A l’échelle mondiale, un autre réseau a, peu à peu, su se distinguer : Arpanet, l’ancêtre d’Internet. « Arpanet était un réseau intègrant une diversité d’ordinateurs de constructeurs différents. C’était un réseau général, ouvert. Ce n’était toutefois pas encore un réseau de réseaux hétérogène, comme le devient Internet, mais ‘seulement’ un réseau de machines différentes », explique Valérie Schafer. « Pour Arpanet comme pour Transpac, le choix a été de faire circuler les données en les découpant en paquets, ce qui sera la base de ce qu’on utilise encore aujourd’hui, avec le protocole TCP/IP sur Internet », détaille-t-elle. Jusqu’en 1983, Arpanet n’était toutefois destiné qu’aux chercheurs et aux militaires et n’avait pas d’ambition grand public.
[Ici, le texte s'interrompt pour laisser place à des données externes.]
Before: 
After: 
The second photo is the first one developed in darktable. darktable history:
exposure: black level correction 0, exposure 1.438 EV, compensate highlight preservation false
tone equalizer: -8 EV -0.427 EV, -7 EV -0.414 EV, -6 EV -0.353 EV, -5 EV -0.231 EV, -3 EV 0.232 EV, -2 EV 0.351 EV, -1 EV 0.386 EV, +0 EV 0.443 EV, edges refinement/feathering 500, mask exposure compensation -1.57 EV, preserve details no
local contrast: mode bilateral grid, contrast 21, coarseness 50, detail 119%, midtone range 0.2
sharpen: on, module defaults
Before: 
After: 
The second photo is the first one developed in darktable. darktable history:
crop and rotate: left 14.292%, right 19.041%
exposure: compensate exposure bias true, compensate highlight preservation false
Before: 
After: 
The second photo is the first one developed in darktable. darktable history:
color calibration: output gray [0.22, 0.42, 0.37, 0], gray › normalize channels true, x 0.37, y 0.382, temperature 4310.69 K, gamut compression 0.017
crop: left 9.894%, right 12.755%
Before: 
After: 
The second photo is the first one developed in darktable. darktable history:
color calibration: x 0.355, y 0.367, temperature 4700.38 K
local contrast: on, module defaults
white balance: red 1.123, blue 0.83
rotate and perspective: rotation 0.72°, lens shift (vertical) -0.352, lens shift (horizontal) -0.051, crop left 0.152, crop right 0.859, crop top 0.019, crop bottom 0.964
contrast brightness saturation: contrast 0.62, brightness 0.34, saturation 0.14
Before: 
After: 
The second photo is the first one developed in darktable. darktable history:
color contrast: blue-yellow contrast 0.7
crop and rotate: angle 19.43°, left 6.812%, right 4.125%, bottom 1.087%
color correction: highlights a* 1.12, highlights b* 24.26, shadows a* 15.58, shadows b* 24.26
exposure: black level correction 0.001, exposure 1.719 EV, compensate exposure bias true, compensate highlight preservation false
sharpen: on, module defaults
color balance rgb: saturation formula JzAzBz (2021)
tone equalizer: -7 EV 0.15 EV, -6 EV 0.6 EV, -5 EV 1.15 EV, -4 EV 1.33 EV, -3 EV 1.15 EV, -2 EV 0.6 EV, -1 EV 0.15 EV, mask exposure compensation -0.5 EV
Autour de la fin du réseau Transpac se joue également un affrontement de longue date entre la DGT, favorable au protocole X.25 de Transpac, et les informaticiens, soutiens du protocole TCP/IP d’Internet. « Le principe de TCP/IP est celui des datagrammes, inventés par le Français Louis Pouzin : le découpage d’un message en paquets dispersés dans le réseau et rassemblés à destination. En France, la DGT avait choisi un modèle de circulation différent : le message est découpé en paquets qui vont se suivre dans un circuit », commente Valérie Schafer. C’est cette opposition entre deux conceptions qui va donner naissance aux protocoles X.25 et TCP/IP, et aux réseaux Transpac et Internet. France Télécom va finalement s’adapter au passage à Internet et au TCP/IP au milieu des années 1990, sans pour autant renoncer au protocole X.25 de Transpac. Ce sera chose faite samedi 30 juin 2012.